Namibians drive on the left and all signposts are in English. Seat belts must be worn at all times and talking in a mobile phone while driving is prohibited. The general speed limit is 120km/h on tarred roads outside of towns and 100km/h on gravel roads. In built up areas, the speed limit is 60km/h.
Traditional Namibian cuisine is rarely served and so the food at restaurants tends to be European in style and is, generally, of a very high standard.
Namibia is very meat-orientated, and many menu options will feature steaks from various animals. However, there is usually a vegetarian and seafood section offered by most camps and restaurants.
In the supermarkets you'll find pre-wrapped fresh fruit and vegetables (though the more remote the areas you visit, the smaller your choice), and plenty of canned foods, pasta, rice, bread, etc. Most of this is imported from South Africa.

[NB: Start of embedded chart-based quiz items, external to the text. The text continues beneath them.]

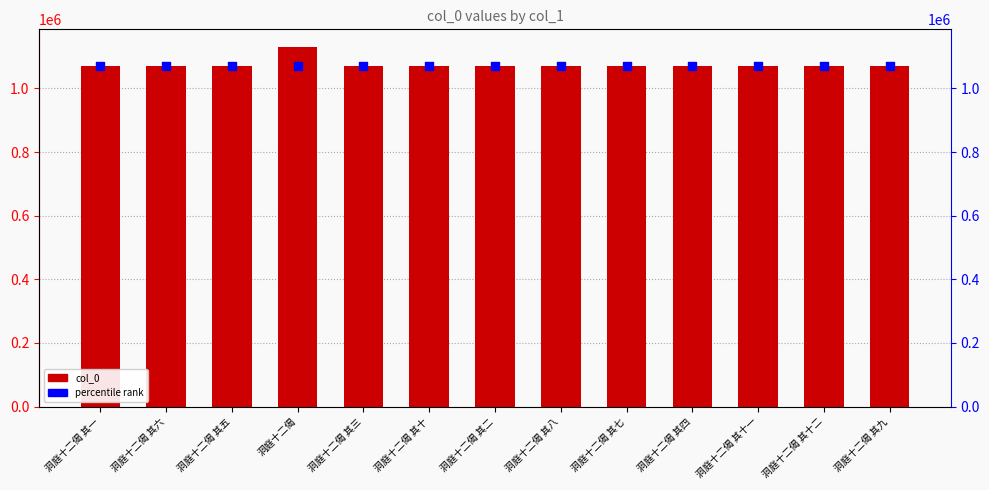

Which series reaches the maximum Y coordinate?

col_0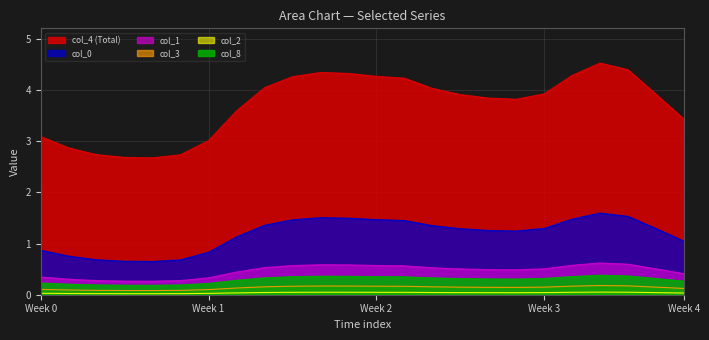

What is the total value across all series at 22?

6.2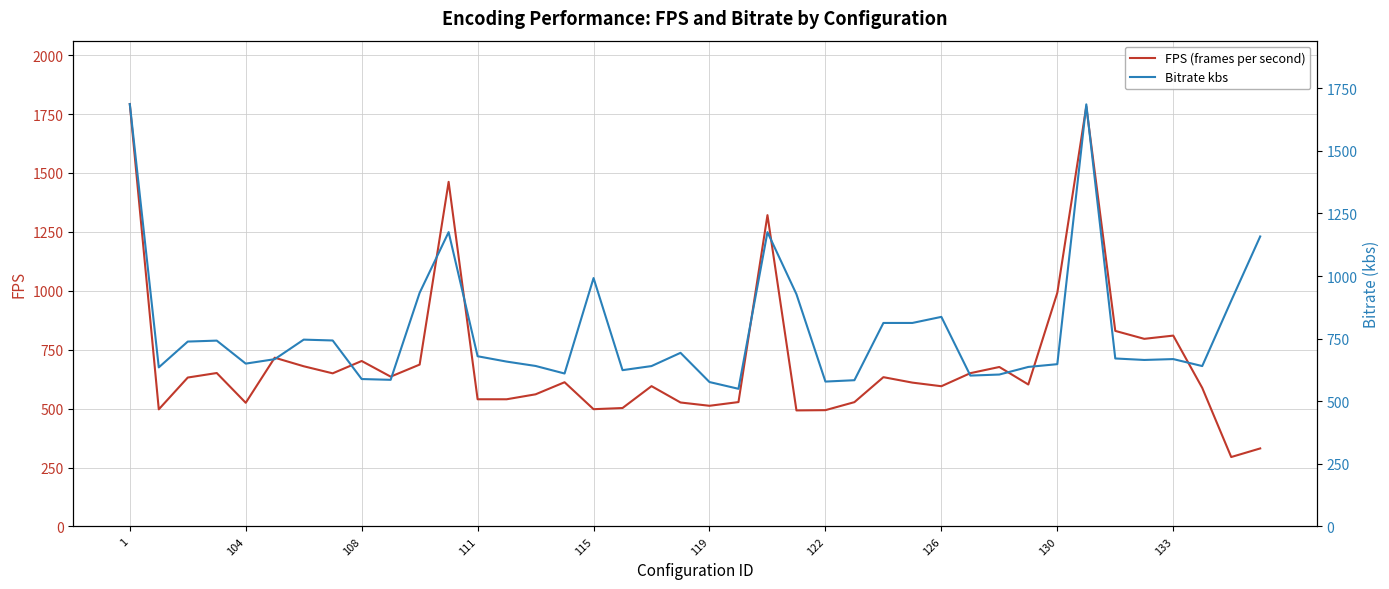

Rank the series by their maximum value, from lowest to highest.

Bitrate kbs, FPS (frames per second)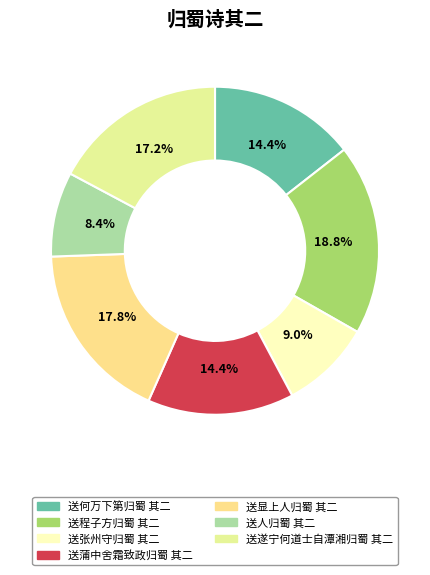

How many slices are in this pie chart?

7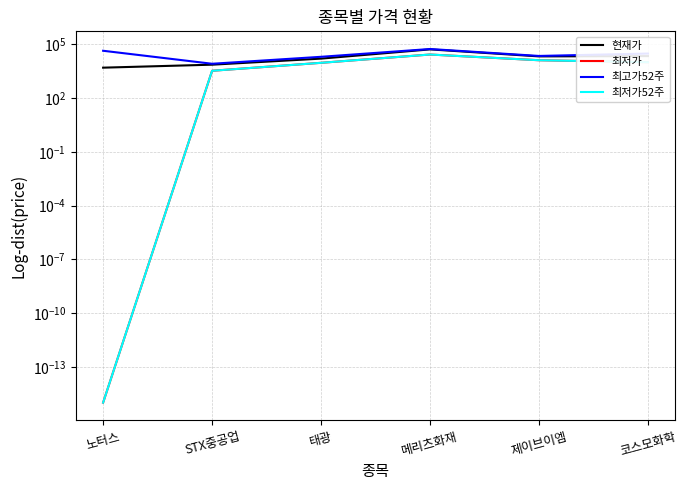

Between STX중공업 and 메리츠화재, which series saw the biggest shift?

최고가52주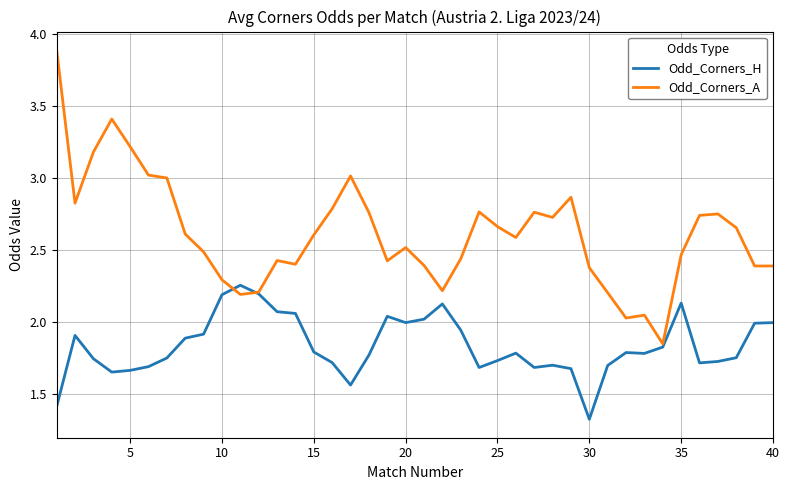

List the series in order of their overall mean, lowest first.

Odd_Corners_H, Odd_Corners_A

The water in Namibia's main towns is generally safe to drink, though it may taste a little metallic if it has been piped for miles. Natural sources should usually be purified, though water from underground springs and dry riverbeds seldom causes any problems. However, filtered and bottled water are readily available in most towns and all camps, lodges and hotels.

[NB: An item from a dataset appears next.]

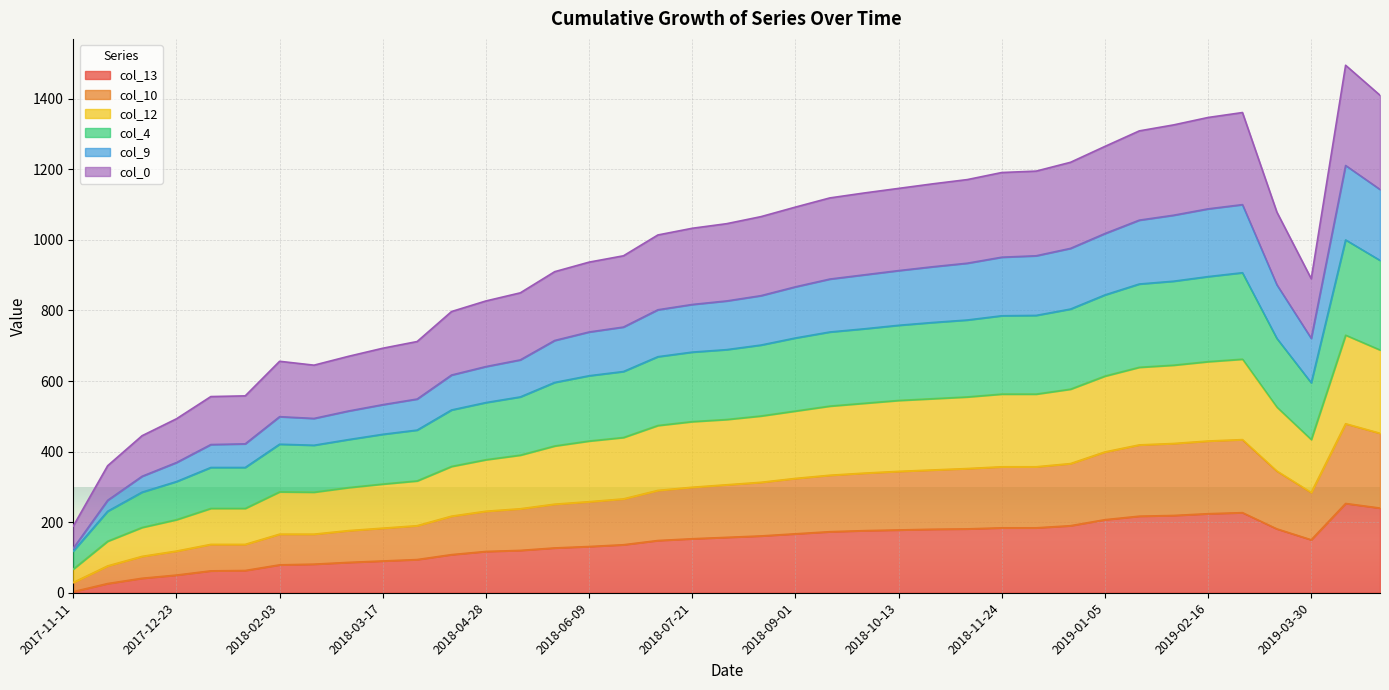

At how many categories does at least one series exceed 252?

38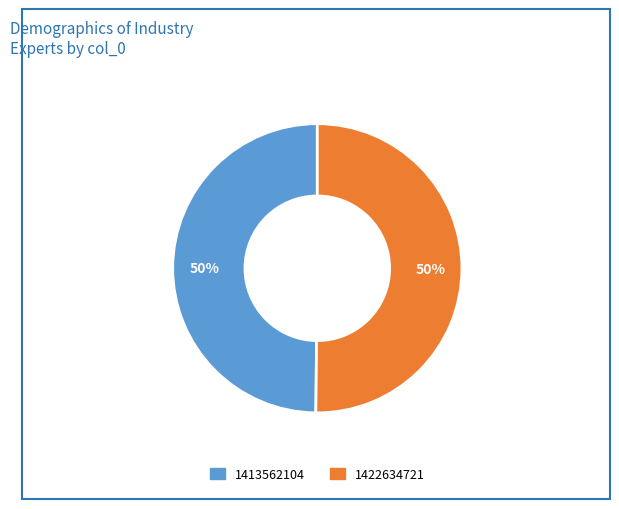

To the nearest percent, what percentage of the pie is 1413562104?

50%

Partially covered by the Namib Desert, one of the world's driest deserts, Namibia's climate is generally very dry and pleasant – it's fine to visit all year round. Namibia only receives a fraction of the rain experienced by countries further east. Between about December to March some days will be humid and rain may follow, often in localised, afternoon thunderstorms. These are more common in the centre and east of the country, and more unusual in the desert.
April and especially May are often lovely months in Namibia. Increasingly dry, with a real freshness in the air, and much greenery in the landscape; at this time the air is clear and largely free from dust.

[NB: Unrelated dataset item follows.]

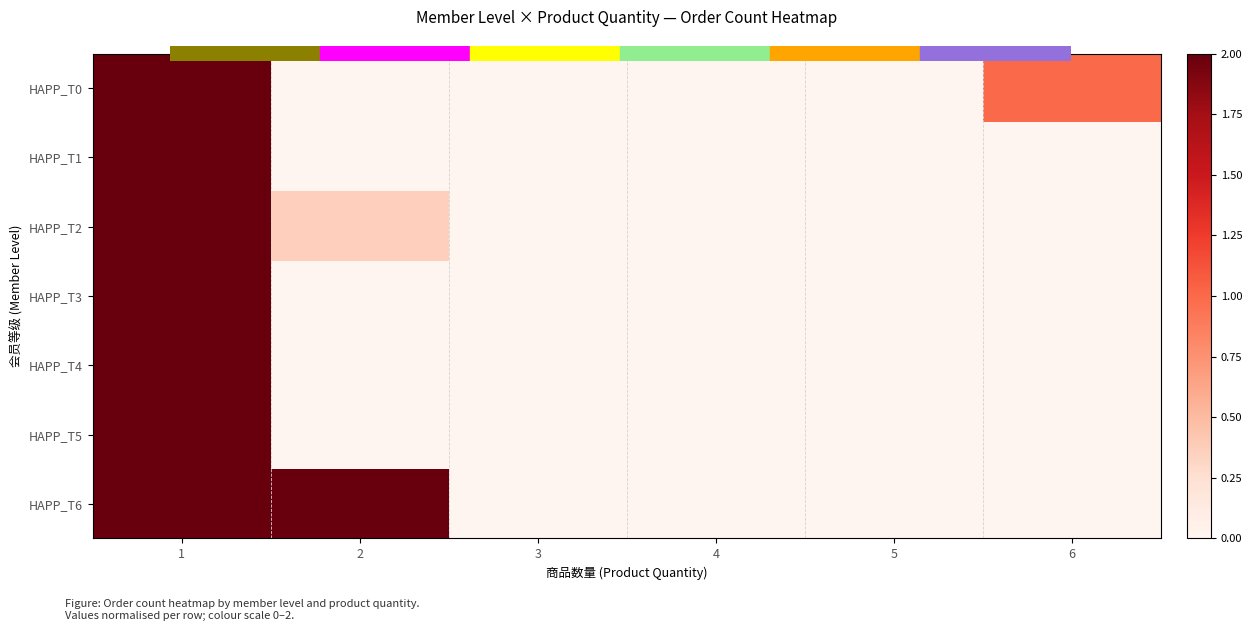

At how many categories does at least one series exceed 0?

3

From June to August Namibia cools down and dries out more; nights can become cold, dropping below freezing in some desert areas.
As the landscape dries so the game in the north of the country gravitates more to waterholes, and is more easily seen by visitors. By September and October it warms up again; game-viewing in most areas is at its best, although there's often a lot of dust around and the vegetation has lost its vibrancy.
November is a highly variable month. Sometimes the hot, dry weather will continue, at other times the sky will fill with clouds and threaten to rain – but if you're lucky enough to witness the first rains of the season, you'll never forget the drama.
Namibians have a somewhat relaxes attitude to dress codes. A jacket and tie is very unusual. In fact, long trousers and a shirt with buttons are often quite adequate for a formal occasion or work wear. A pair of sensible shoes, jeans and a t-shirt is recommended.
During the day it is generally hot, so pack light weight loose fitting clothes in natural fabrics, such linen or cotton, that will keep you cool and are easy to wash and dry.
Avoid blue clothing - the tsetse flies are drawn to the colour blue, and their bite can give you African Sleeping Sickness.
Long sleeved shirts and long trousers will protect your against mosquitoes at night.
Current is 220/240 volts at 50 cycles per second. A three-point round-pin adapter plug should be brought for your electrical appliances. Such adapters are also available at major airports.